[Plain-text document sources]
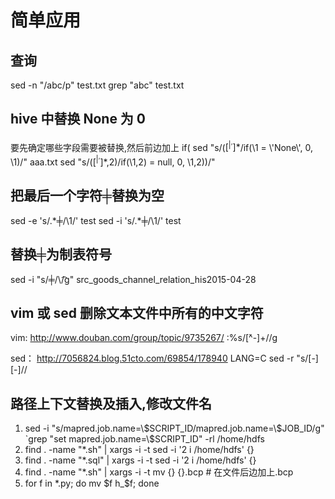 #+OPTIONS: ^:nil

* 简单应用
** 查询
   sed -n "/abc/p" test.txt
   grep "abc" test.txt
** hive 中替换 None 为 0
要先确定哪些字段需要被替换,然后前边加上 if(
sed "s/\bif(\([^ |^,]*\)/if(\1 = \'None\', 0, \1)/" aaa.txt
sed "s/\bif(\([^ |^,]*\),2)/if(\1,2) = null, 0, \1,2))/"

** 把最后一个字符╪替换为空
sed -e 's/\(.*\)╪/\1/' test
sed -i 's/\(.*\)╪/\1/' test

** 替换╪为制表符号
sed -i "s/╪/\\t/g" src_goods_channel_relation_his2015-04-28

** vim 或 sed 删除文本文件中所有的中文字符
vim:
http://www.douban.com/group/topic/9735267/
:%s/\v[^\x00-\xff]+//g 

sed：
http://7056824.blog.51cto.com/69854/178940
LANG=C sed -r "s/[\x81-\xFE][\x40-\xFE]//
** 路径上下文替换及插入,修改文件名
   1. sed -i "s/mapred.job.name=\$SCRIPT_ID/mapred.job.name=\$JOB_ID/g" `grep "set mapred.job.name=\$SCRIPT_ID" -rl /home/hdfs
   2. find . -name "*.sh" | xargs -i -t sed -i '2 i\cd /home/hdfs' {} 
   3. find . -name "*.sql" | xargs -i -t sed -i '2 i\cd /home/hdfs' {}
   4. find . -name "*.sh" | xargs -i -t mv {} {}.bcp  # 在文件后边加上.bcp
   5. for f in *.py; do mv $f h_$f; done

◆ **Required action**: Say the number of lines in the records above that include the string "grep", and no more.

◆ **Response for this exercise**: 2